Gadhafi was a threat to his own people but he never posed a strategic danger to the United States. He was mostly a nuisance and a crank, as documented in “The Green Book,” which announced on the opening page that it was “the final solution to the problem of the instrument of governing.” No, that didn’t mean gas chambers but a network of popular committees that was supposed to turn Libya into an Arab version of Vermont.

“Representation is fraud,” Gadhafi wrote, and parliaments were part of an “obsolete theory.” Instead, he proposed to govern Libya like the ringleader of an anarchic circus, with himself dressed in outlandish uniforms that, variously, made him look like a character in “Star Wars” or the leader of a bouzouki band. His capricious experiment only made tribal power more important.

“A nation is a tribe which has grown through procreation,” Gadhafi opined in his manifesto. But that was just the problem. Gadhafi’s Libya wasn’t one tribe, but many; the same is true for most of the nearby nations that are now caught up in the Arab Spring.

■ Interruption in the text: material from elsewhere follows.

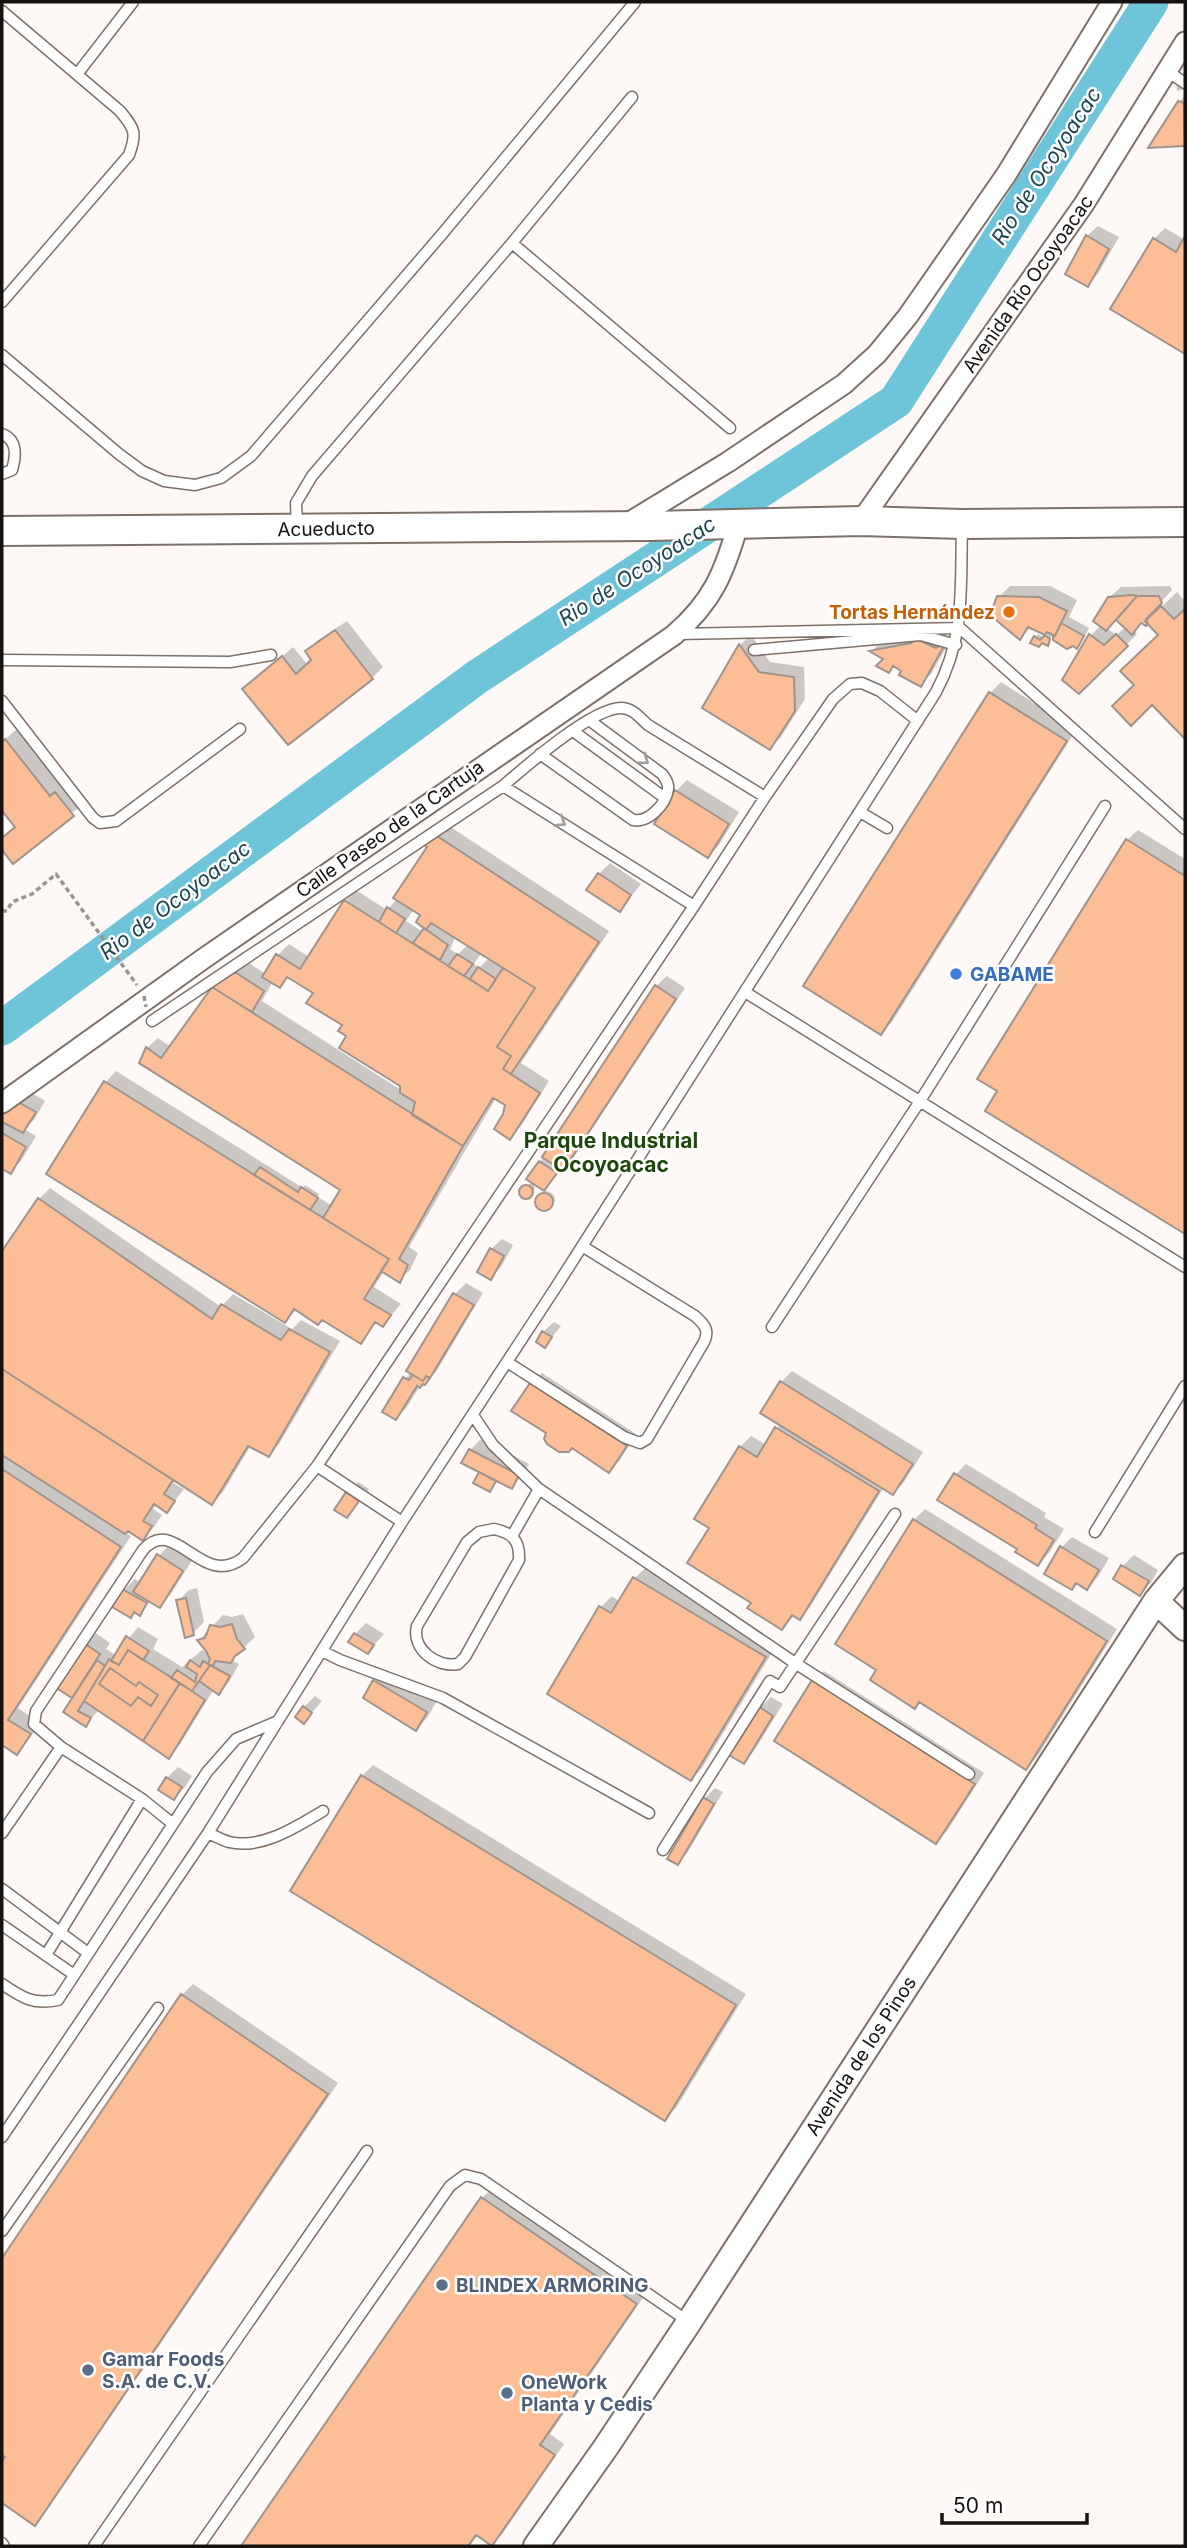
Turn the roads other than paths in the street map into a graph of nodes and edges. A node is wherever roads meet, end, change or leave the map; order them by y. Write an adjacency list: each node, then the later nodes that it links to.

What Libya needs now is “nationhood,” which isn’t as simple as it sounds. The secular states that emerged in the Middle East after the Ottoman Empire were mostly military dictatorships parading under the banner of Arab nationalism. Yet they were founded on something larger than tribe or sect — the idea of a transcendent Arabism that had room for Christians, Druze, Alawites and the rest. Indeed, you can argue that the history of the Arab world over the past century has been a search for some such organizing principle as an alternative to the Sunni caliphate.

Creating a strong secular state is the big challenge for Libya, post-Gadhafi. The ruling National Transitional Council will become an interim government as soon as “liberation” is officially declared. Job No. 1 is forging a single national army from the bands of militias that fought the revolution. On the governance front, several hundred foreign advisers will be working under U.N. special representative Ian Martin. This time, nation-building will be a U.N. headache.

Obama took a lot of shots along the way to Thursday’s symbolic end of the Libya campaign. But it seems fair to say that his vision of opposing Gadhafi through a broad, international coalition — in which other nations share the burden, for a change — worked out pretty well.